Here are a few tips designed specifically for small businesses.
Lack of experience in hiring is one of the biggest challenges for small businesses. This leads to inappropriate assessments and unwise hiring decisions. One way you can avoid making these mistakes is by removing your own biases from the equation and relying on objective benchmarks, like assessment tests.
Assessments should be able to identify job suitability and potential, and the reports should guide interviews by providing questions based on a candidate's assessment responses.
According to research from Hewitt Associates, companies whose CEOs regularly review top talent average a 22 percent "Total Return to Shareholders" over a three-year period, compared to negative 4 percent for companies whose CEOs don't review top talent.
The same research study also found that companies that (1) define leadership competencies, (2) assess leadership behaviors, and (3) track turnover of top talent yield a much greater return on sales compared to businesses that don't actively engage in these activities.
Are you paying attention to the talent you currently have in your organization?
Create a plan and build a talent pipeline — it'll eliminate a lot of the recruiting struggles. The most cost-effective way to fill upper-level positions is to hire from within, but you can only do this if you're actively cultivating this talent.
Research shows that non-financial benefits might be even more persuasive when it comes to hiring employees. When choosing between a higher-paying job and a lower-paying job, 88 percent of survey respondents say better insurance might make them choose the latter. Other persuasive benefits identified in the survey include more flexible hours (88 percent), more vacation time (80 percent), and work-from-home options (80 percent).
While you might not be able to pay the same salary as a large company with a big budget, you can still offer a competitive benefits package. Think about the candidates you're targeting and try to come up with some options that you believe will appeal to them, and, of course, Money Talks.
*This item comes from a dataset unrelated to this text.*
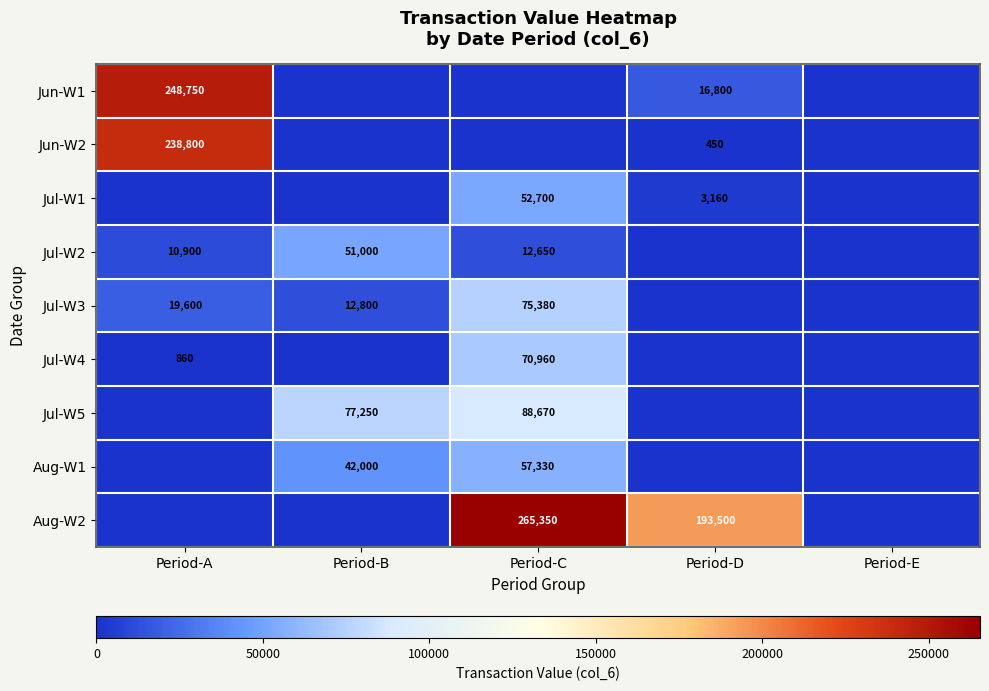

Count the number of categories in the chart.

5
New graduates represent the sweet spot when it comes to affordable talent with lots of potential. They don't yet have the experience to command large salaries, but might be equally as intelligent and skilled. This gives small businesses a chance to nab top talent at a discounted rate.
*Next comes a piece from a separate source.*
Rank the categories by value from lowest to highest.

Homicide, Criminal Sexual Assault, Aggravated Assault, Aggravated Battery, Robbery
Much like you want to build a talent pipeline within your organization, you should also try to build a pipeline into educational institutions.
For small businesses in small towns and rural areas, limiting your options to local talent is a major mistake. It's time that you open yourself up to the national job market.
Are you only advertising your job openings in the local job market?
You'd be surprised how many people are willing to make a move for a job. Furthermore, you might be able to offer remote positions that aren't location specific. Think about this as you refine your recruiting strategy.
It's the unofficial name for the practice of hiring people just to fill a spot. If you've ever said something like —"We can't afford to have that position open any longer — let's just hire him." — you've settled for a warm body.
Are you familiar with "warm body syndrome?"
The problem with warm bodies is that they're rarely the right hire. If you hire too many warm bodies, you'll end up with high turnover, bad performance, and low employee satisfaction. Even if it means waiting a couple of months until the right person comes along, don't settle for an average candidate.
Recruiting is crucial to success. While you have a temporary opening that needs to be filled, you're hiring for the future. Making the wrong hiring decision now could impact your business for years to come.
Most of the hiring advice you'll run across is intended for businesses with large recruiting budgets. But as an SMB, you need to operate within your means and be creative with the few resources you have available to you. Refresh your approach and give your recruiting and hiring the attention it deserves.